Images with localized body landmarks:
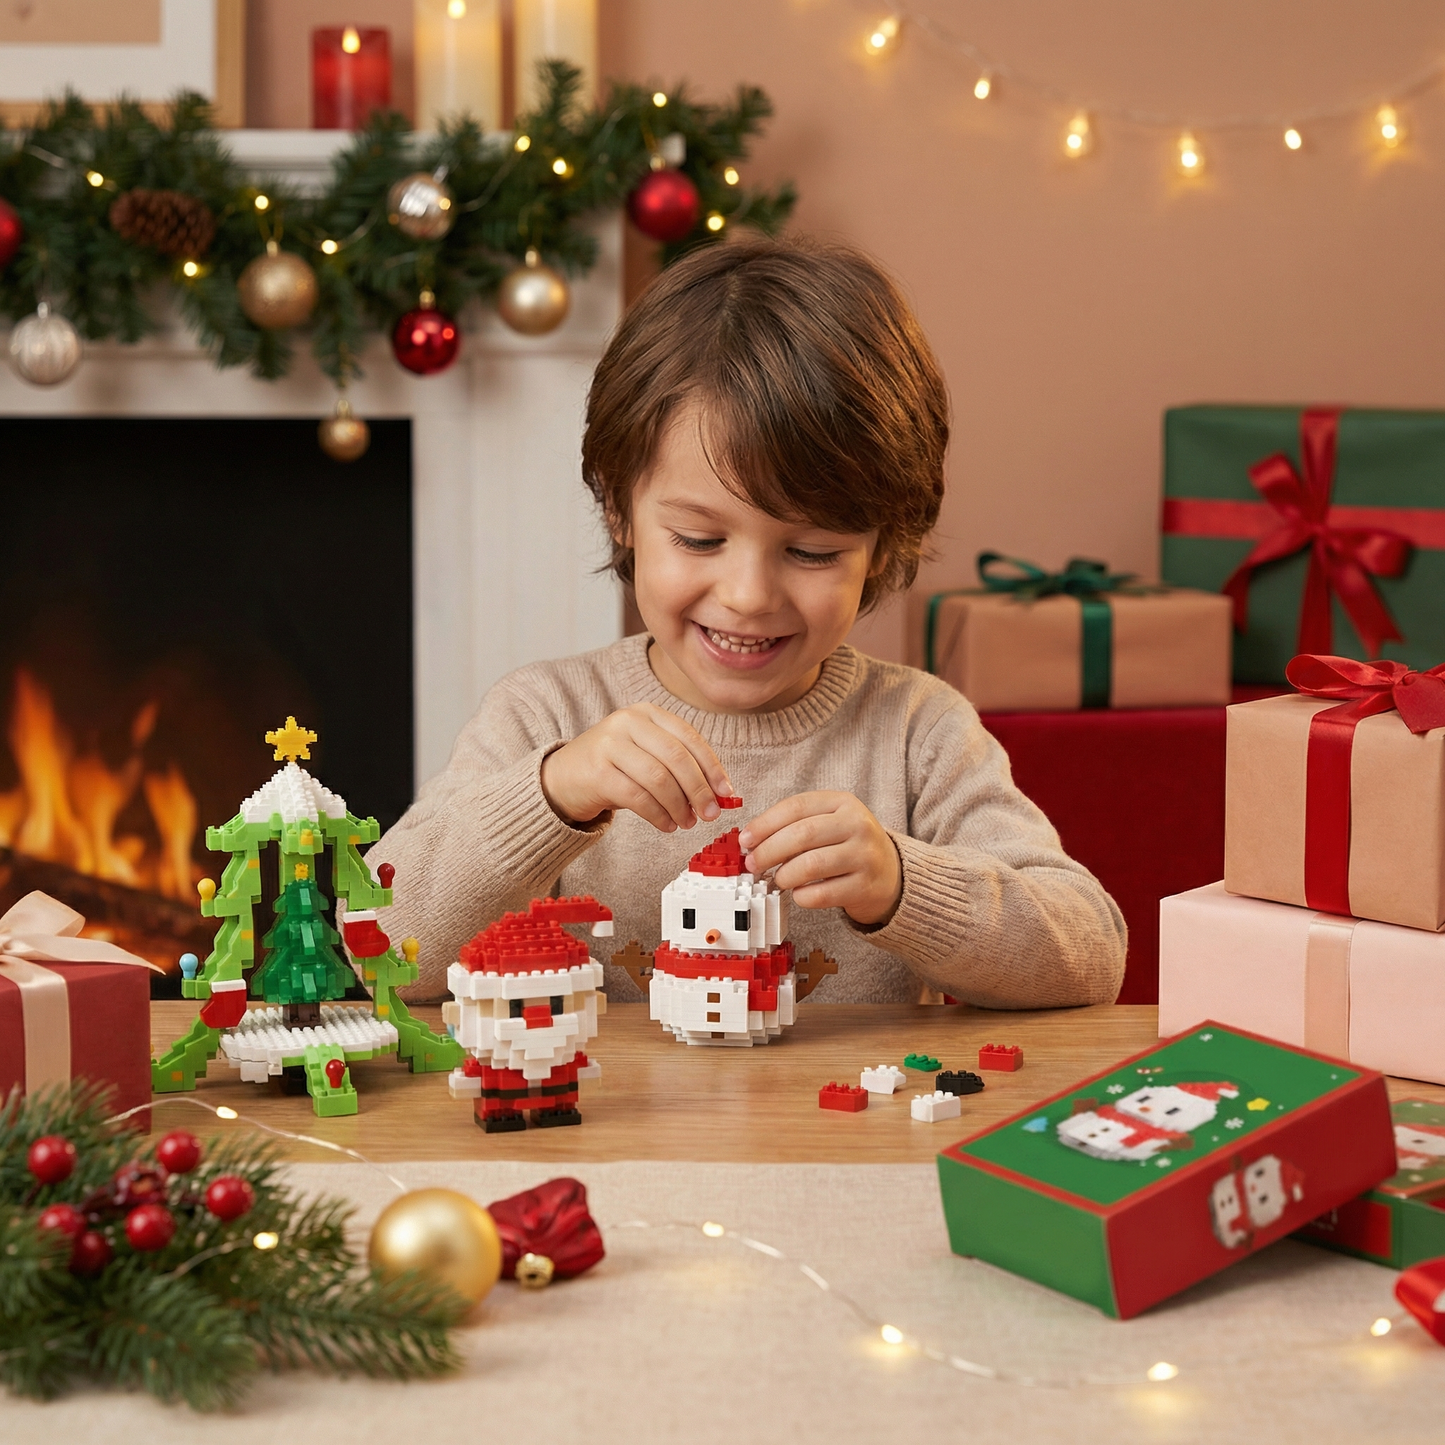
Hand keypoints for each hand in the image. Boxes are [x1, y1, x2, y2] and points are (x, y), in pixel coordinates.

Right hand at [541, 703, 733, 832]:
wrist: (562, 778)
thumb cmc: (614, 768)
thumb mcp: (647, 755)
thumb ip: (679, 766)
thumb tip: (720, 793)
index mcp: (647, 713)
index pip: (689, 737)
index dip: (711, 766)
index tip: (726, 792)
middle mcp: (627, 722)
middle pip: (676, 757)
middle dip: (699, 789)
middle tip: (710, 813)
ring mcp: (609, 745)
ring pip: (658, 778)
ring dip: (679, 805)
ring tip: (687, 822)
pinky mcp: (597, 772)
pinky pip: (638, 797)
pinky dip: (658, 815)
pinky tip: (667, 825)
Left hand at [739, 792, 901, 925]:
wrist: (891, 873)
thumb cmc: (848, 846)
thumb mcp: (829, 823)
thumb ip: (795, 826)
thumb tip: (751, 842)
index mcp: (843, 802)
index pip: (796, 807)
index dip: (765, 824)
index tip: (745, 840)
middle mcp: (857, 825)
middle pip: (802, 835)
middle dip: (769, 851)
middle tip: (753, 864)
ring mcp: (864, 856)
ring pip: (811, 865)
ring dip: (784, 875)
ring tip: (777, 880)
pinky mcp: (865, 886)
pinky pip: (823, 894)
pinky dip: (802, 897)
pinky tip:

## WORK ORDER
Exact retyping is required: the line with "index tip: (745, 840)" through the end of the data, both ends included, and no other line.

## RESPONSE
index tip: (745, 840)
middle mcp: (857, 825)
middle pip: (802, 835)
middle dip: (769, 851)
middle tip: (753, 864)
ring mcp: (864, 856)
ring pip: (811, 865)
ring dip: (784, 875)
ring tip: (777, 880)
pinky mcp: (865, 886)
pinky pip: (823, 894)
pinky dip: (802, 897)
pinky tip:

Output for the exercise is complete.